[Work order]
In the copy, include every entry exactly but none of the images.

[Extracted data entries]

##############################

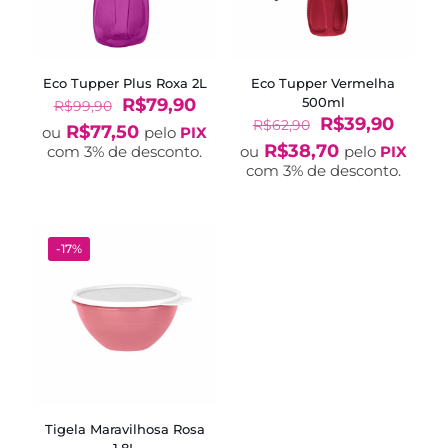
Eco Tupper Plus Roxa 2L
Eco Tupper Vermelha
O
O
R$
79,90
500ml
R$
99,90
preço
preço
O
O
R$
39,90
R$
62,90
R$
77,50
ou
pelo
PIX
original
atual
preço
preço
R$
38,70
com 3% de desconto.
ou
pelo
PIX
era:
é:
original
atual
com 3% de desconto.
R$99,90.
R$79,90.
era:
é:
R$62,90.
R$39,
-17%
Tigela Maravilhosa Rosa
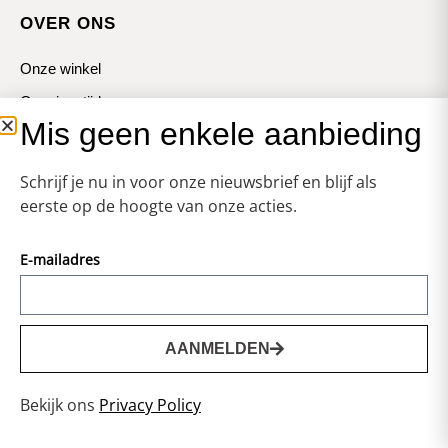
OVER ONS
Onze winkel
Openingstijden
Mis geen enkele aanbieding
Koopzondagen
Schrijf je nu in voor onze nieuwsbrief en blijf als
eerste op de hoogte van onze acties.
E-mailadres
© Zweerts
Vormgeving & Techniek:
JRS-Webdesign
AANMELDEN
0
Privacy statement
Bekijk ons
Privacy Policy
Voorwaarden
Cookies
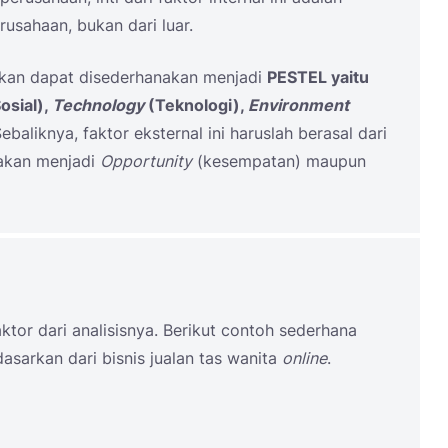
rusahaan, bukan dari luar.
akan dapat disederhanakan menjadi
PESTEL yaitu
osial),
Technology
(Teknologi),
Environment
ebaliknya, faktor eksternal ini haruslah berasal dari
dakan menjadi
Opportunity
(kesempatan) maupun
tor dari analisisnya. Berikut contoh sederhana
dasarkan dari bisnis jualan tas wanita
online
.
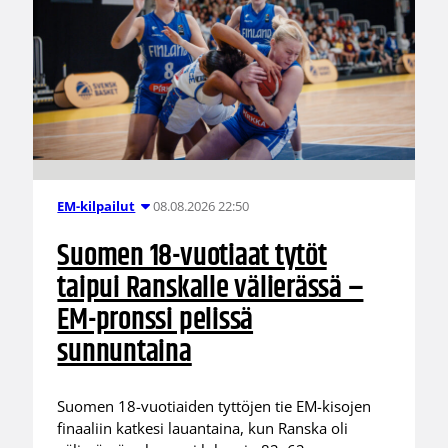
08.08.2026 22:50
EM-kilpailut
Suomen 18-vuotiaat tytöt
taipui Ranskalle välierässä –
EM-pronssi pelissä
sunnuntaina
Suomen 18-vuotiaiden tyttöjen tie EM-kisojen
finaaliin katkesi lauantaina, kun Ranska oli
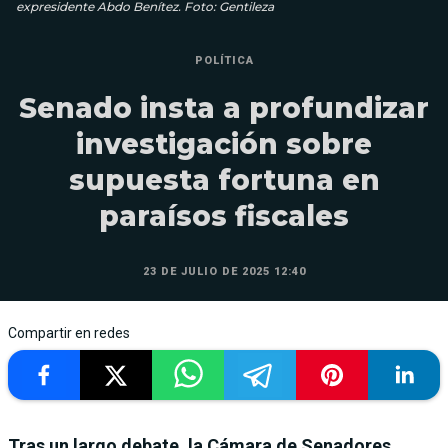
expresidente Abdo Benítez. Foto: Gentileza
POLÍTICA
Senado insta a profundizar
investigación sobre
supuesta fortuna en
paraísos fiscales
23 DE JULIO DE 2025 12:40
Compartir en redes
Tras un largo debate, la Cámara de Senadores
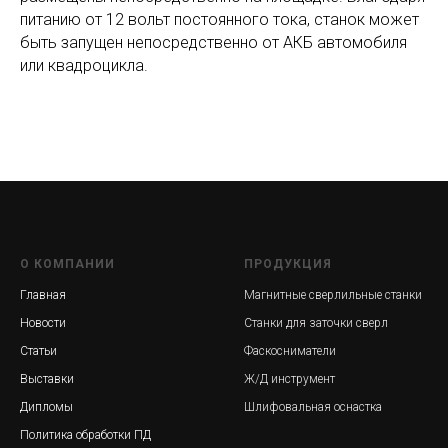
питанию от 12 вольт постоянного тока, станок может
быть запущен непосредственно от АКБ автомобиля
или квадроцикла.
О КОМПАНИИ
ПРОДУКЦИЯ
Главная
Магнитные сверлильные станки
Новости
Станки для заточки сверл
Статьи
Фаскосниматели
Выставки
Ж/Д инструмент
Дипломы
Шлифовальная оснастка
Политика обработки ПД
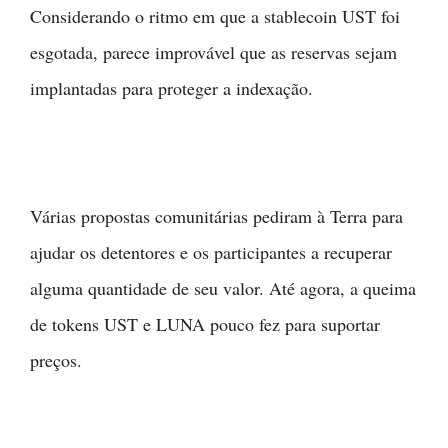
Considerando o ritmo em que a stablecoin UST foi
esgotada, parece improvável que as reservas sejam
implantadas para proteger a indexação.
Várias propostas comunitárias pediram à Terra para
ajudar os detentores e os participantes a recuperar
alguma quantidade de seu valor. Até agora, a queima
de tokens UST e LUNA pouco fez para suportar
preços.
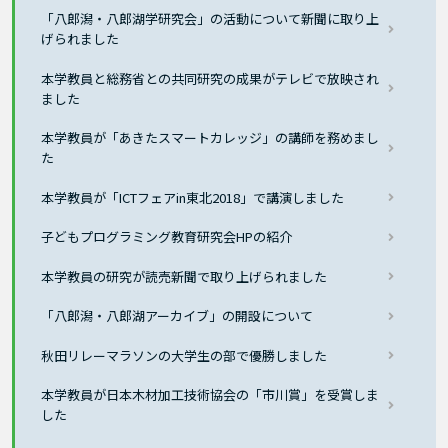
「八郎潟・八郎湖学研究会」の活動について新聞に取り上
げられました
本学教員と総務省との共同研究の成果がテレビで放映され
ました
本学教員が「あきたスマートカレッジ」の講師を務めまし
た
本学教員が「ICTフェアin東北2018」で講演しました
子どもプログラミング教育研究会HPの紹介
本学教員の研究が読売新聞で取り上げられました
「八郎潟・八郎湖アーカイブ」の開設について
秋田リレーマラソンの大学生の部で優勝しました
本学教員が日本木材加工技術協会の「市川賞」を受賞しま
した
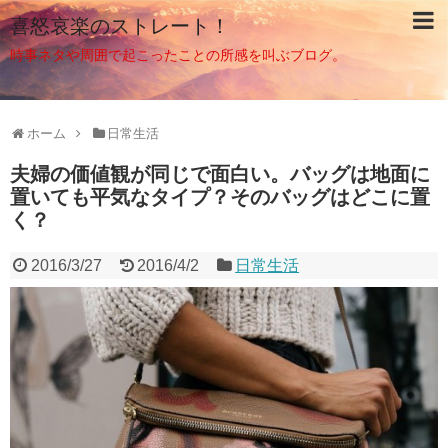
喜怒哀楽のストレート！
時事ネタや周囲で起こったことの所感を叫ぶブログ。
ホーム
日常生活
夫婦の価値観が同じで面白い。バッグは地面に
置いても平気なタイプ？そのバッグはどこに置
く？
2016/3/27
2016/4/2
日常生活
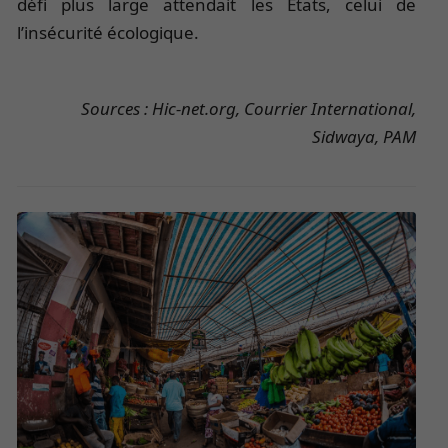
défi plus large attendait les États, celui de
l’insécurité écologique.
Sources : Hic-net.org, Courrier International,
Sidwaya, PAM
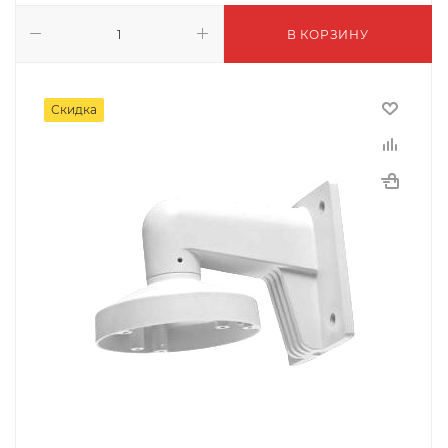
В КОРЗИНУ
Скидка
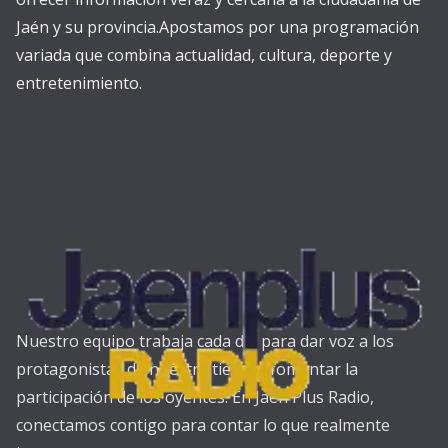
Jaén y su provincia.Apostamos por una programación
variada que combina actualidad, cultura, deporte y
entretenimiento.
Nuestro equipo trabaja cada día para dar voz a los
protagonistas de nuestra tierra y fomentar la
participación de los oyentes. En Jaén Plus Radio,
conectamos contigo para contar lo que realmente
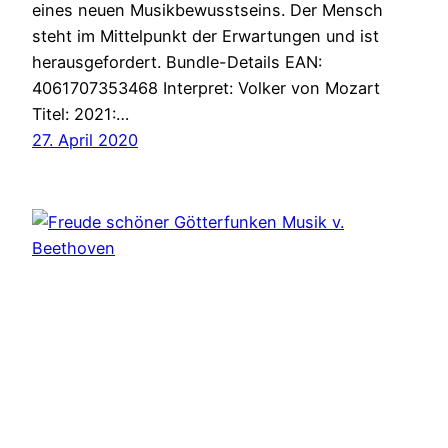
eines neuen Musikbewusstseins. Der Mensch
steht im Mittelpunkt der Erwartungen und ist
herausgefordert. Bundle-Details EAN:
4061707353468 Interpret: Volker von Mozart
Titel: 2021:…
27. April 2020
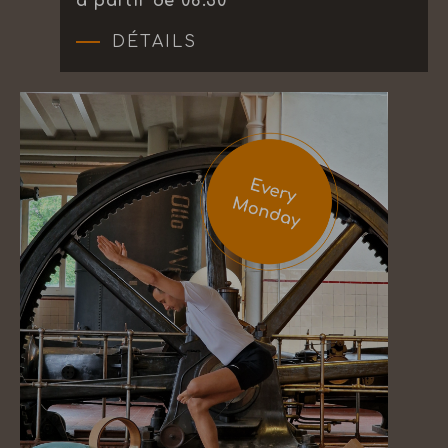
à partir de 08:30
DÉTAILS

##############################

[Exercise response]
Eco Tupper Plus Roxa 2L
Eco Tupper Vermelha
O
O
R$
79,90
500ml
R$
99,90
preço
preço
O
O
R$
39,90
R$
62,90
R$
77,50
ou
pelo
PIX
original
atual
preço
preço
R$
38,70
com 3% de desconto.
ou
pelo
PIX
era:
é:
original
atual
com 3% de desconto.
R$99,90.
R$79,90.
era:
é:
R$62,90.
R$39,
-17%
Tigela Maravilhosa Rosa
OVER ONS
Onze winkel
Openingstijden
Mis geen enkele aanbieding
Koopzondagen
Schrijf je nu in voor onze nieuwsbrief en blijf als
eerste op de hoogte van onze acties.
E-mailadres
© Zweerts
Vormgeving & Techniek:
JRS-Webdesign
AANMELDEN
0
Privacy statement
Bekijk ons
Privacy Policy
Voorwaarden
Cookies
rusahaan, bukan dari luar.
akan dapat disederhanakan menjadi
PESTEL yaitu
osial),
Technology
(Teknologi),
Environment
ebaliknya, faktor eksternal ini haruslah berasal dari
dakan menjadi
Opportunity
(kesempatan) maupun
tor dari analisisnya. Berikut contoh sederhana
dasarkan dari bisnis jualan tas wanita
online
.
08.08.2026 22:50
EM-kilpailut
Suomen 18-vuotiaat tytöt
taipui Ranskalle välierässä –
EM-pronssi pelissä
sunnuntaina
Suomen 18-vuotiaiden tyttöjen tie EM-kisojen
finaaliin katkesi lauantaina, kun Ranska oli
expresidente Abdo Benítez. Foto: Gentileza
POLÍTICA
Senado insta a profundizar
investigación sobre
supuesta fortuna en
paraísos fiscales
23 DE JULIO DE 2025 12:40
Compartir en redes
Tras un largo debate, la Cámara de Senadores
питанию от 12 вольт постоянного тока, станок может
быть запущен непосредственно от АКБ автомобиля
или квадроцикла.
О КОМПАНИИ
ПРОДУКЦИЯ
Главная
Магнитные сверлильные станки
Новости
Станки для заточки сверл
Статьи
Фаскосниматели
Выставки
Ж/Д инструмент
Дипломы
Шлифовальная оснастка
Политика обработки ПД
Considerando o ritmo em que a stablecoin UST foi
esgotada, parece improvável que as reservas sejam
implantadas para proteger a indexação.
Várias propostas comunitárias pediram à Terra para
ajudar os detentores e os participantes a recuperar
alguma quantidade de seu valor. Até agora, a queima
de tokens UST e LUNA pouco fez para suportar
preços.
「八郎潟・八郎湖学研究会」の活動について新聞に取り上
げられました
本学教員と総務省との共同研究の成果がテレビで放映され
ました
本学教員が「あきたスマートカレッジ」の講師を務めまし
た
本学教員が「ICTフェアin東北2018」で講演しました
子どもプログラミング教育研究会HPの紹介
本学教員の研究が読売新聞で取り上げられました
「八郎潟・八郎湖アーカイブ」の開設について
秋田リレーマラソンの大学生の部で優勝しました
本学教員が日本木材加工技術協会の「市川賞」を受賞しま
した
喜怒哀楽のストレート！
時事ネタや周囲で起こったことの所感を叫ぶブログ。
ホーム
日常生活
夫婦の価値観が同じで面白い。バッグは地面に
置いても平気なタイプ？そのバッグはどこに置
く？
2016/3/27
2016/4/2
日常生活
défi plus large attendait les États, celui de
l’insécurité écologique.
Sources : Hic-net.org, Courrier International,
Sidwaya, PAM
В КОРЗИНУ
Скидка
Jaén y su provincia.Apostamos por una programación
variada que combina actualidad, cultura, deporte y
entretenimiento.
Nuestro equipo trabaja cada día para dar voz a los
protagonistas de nuestra tierra y fomentar la
participación de los oyentes. En Jaén Plus Radio,
conectamos contigo para contar lo que realmente
eines neuen Musikbewusstseins. Der Mensch
steht im Mittelpunkt der Erwartungen und ist
herausgefordert. Bundle-Details EAN:
4061707353468 Interpret: Volker von Mozart
Titel: 2021:…
27. April 2020
à partir de 08:30
DÉTAILS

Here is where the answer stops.